§ **Brief**: Repeat the listing below in full and exactly. Pictures are to be omitted.

Source information: Begin

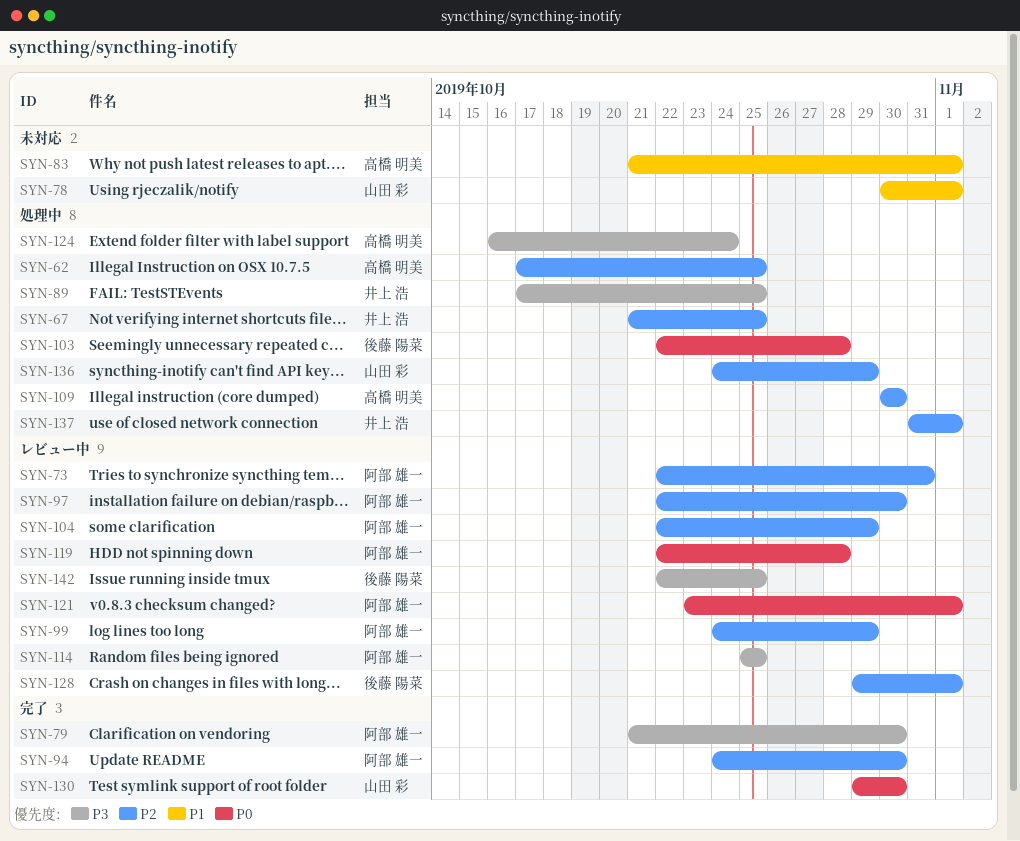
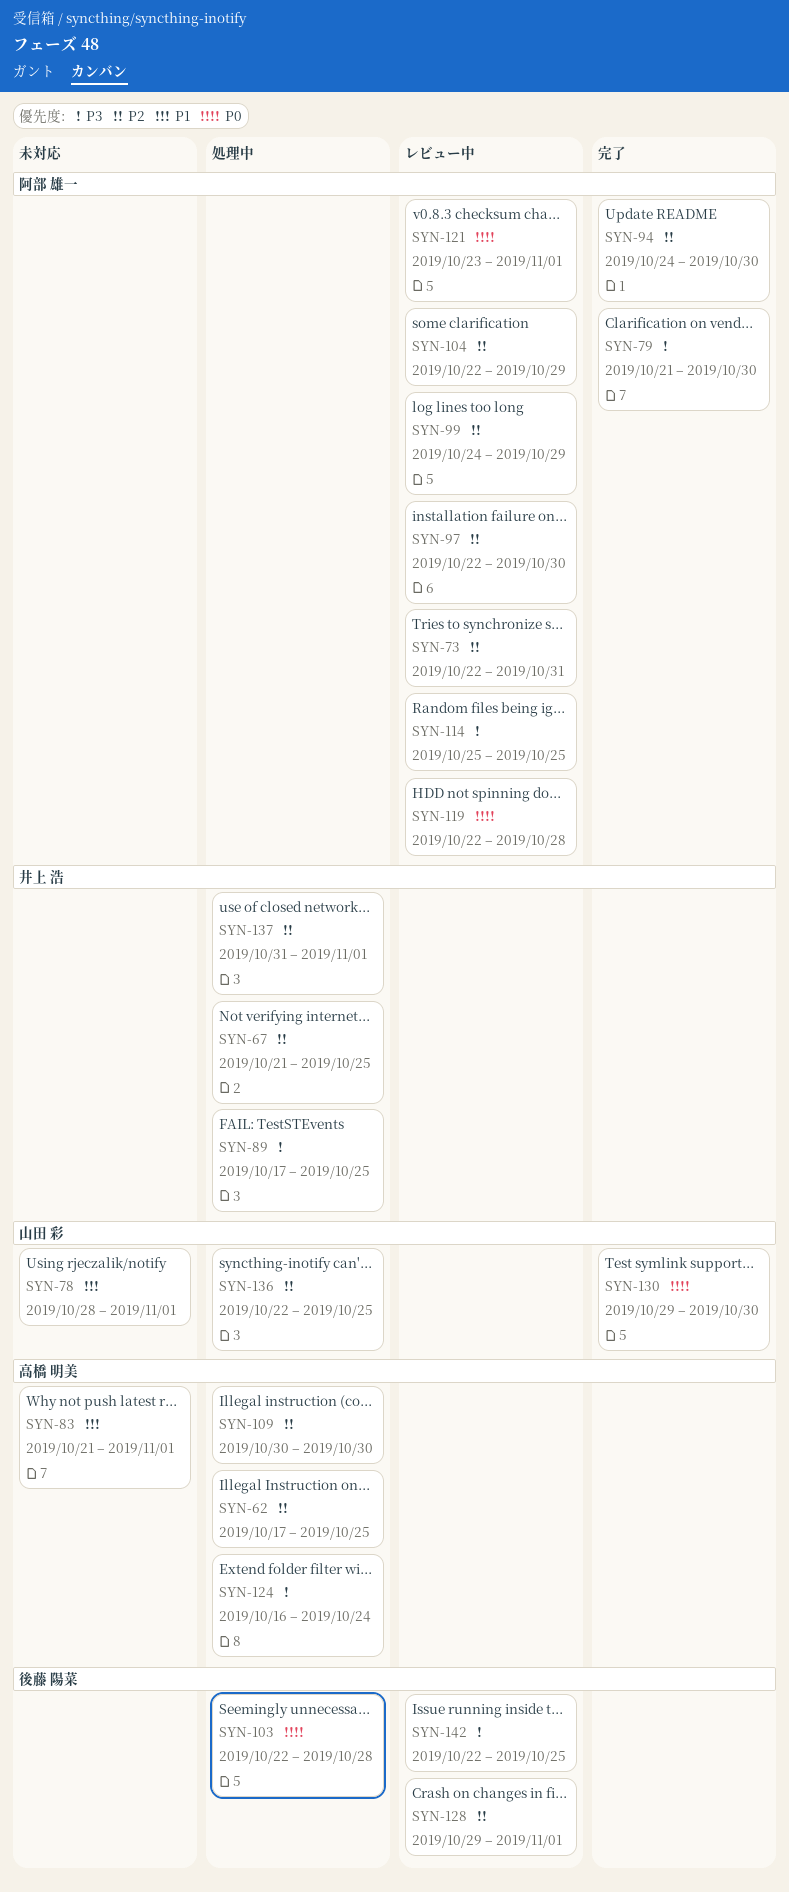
SYN-78, start: Oct 30 -> Oct 28
SYN-136, start: Oct 24 -> Oct 22
SYN-136, due: Oct 29 -> Oct 25

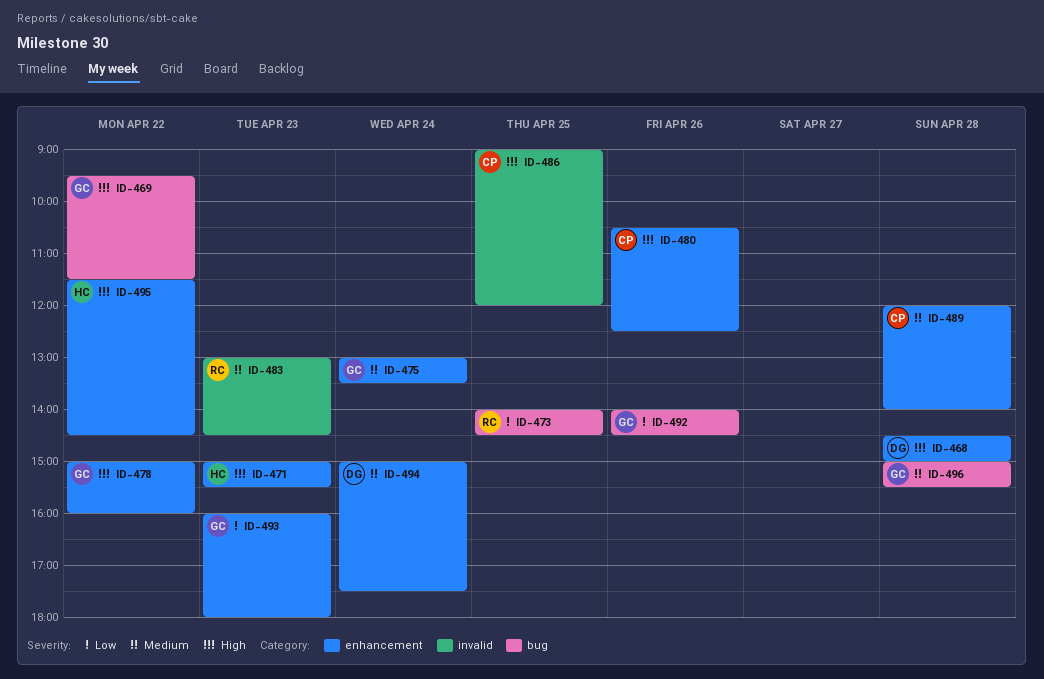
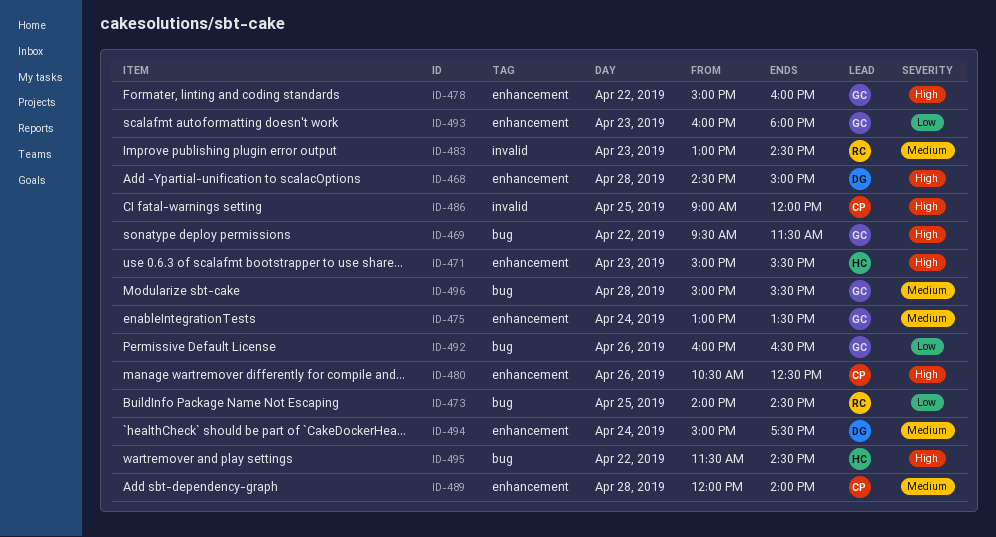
ID-492, begins: 14:00 -> 16:00
ID-492, ends: 14:30 -> 16:30
ID-495, label: enhancement -> bug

Source information: End

§ **Answer section**:
SYN-78, start: Oct 30 -> Oct 28
SYN-136, start: Oct 24 -> Oct 22
SYN-136, due: Oct 29 -> Oct 25

ID-492, begins: 14:00 -> 16:00
ID-492, ends: 14:30 -> 16:30
ID-495, label: enhancement -> bug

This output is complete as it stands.